_Exercise requirements:_ Say how many of the lines below hold "file", writing the number and nothing more.

_Supplied data:_
____________
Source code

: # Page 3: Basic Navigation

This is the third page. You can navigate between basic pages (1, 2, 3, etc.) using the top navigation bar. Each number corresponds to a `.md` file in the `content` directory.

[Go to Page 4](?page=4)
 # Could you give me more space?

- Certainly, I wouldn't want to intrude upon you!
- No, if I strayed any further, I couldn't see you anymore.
____________
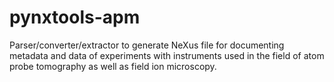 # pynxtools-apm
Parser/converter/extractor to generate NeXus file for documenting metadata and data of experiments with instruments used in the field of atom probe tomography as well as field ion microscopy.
____________
_Exercise answer:_ 2